--- Supplied material ---

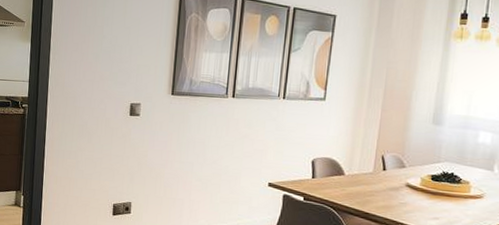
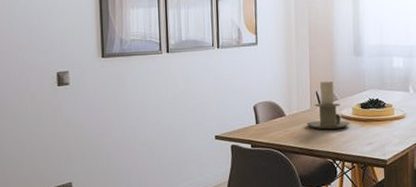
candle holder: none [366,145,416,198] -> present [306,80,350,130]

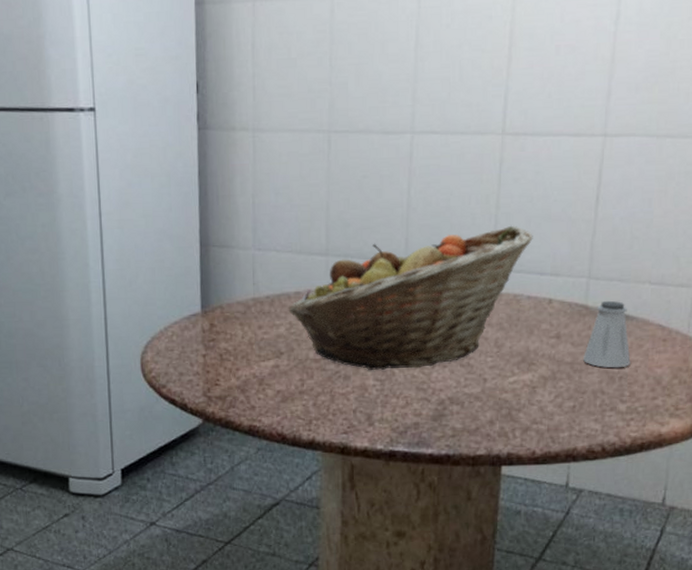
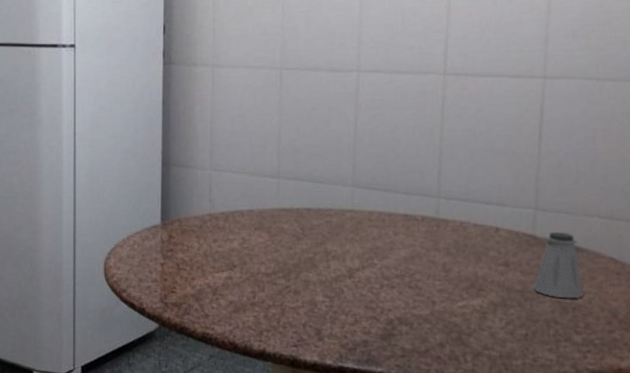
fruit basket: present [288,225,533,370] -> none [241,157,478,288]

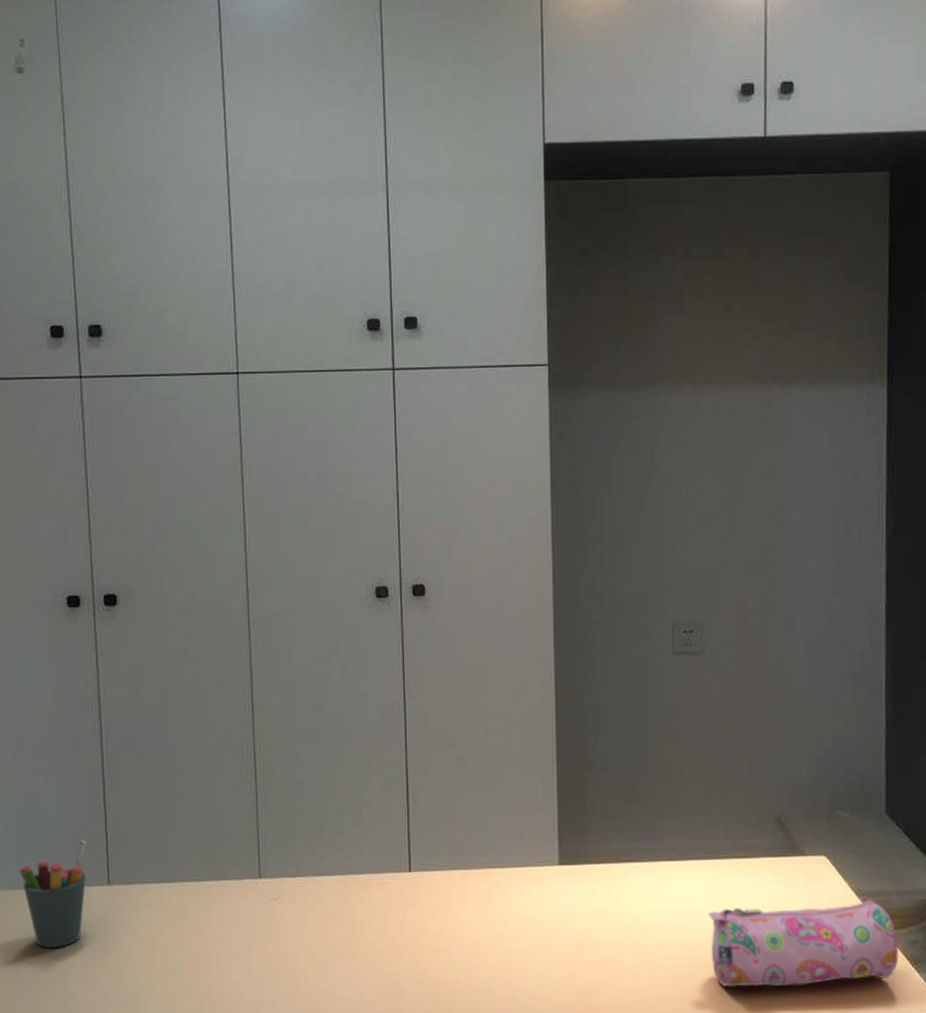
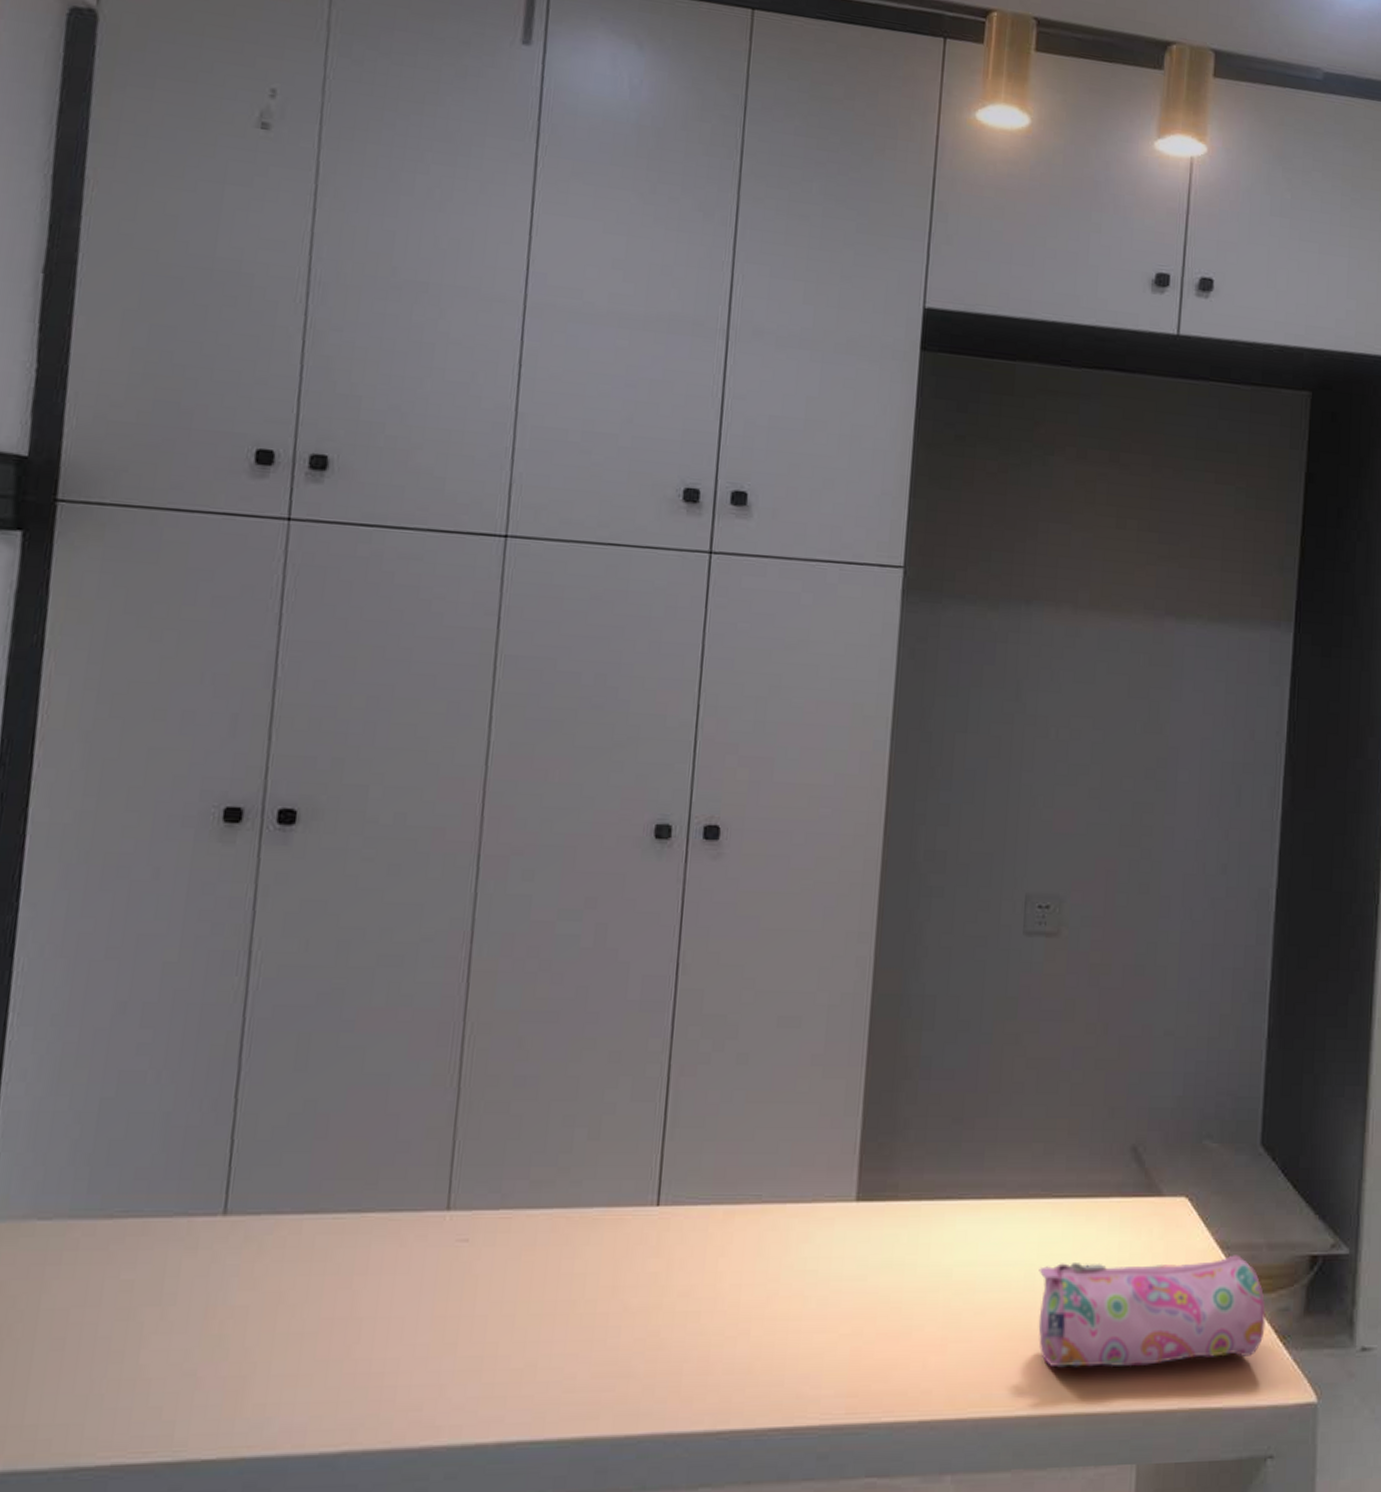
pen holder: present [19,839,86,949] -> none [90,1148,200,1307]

---

▶ [What you have to do]:
Word for word, retype the lines from the one with "fruit basket: present" through the final line of the data, both included. No pictures belong in the copy.

▶ [Answer for this exercise]:
fruit basket: present [288,225,533,370] -> none [241,157,478,288]

pen holder: present [19,839,86,949] -> none [90,1148,200,1307]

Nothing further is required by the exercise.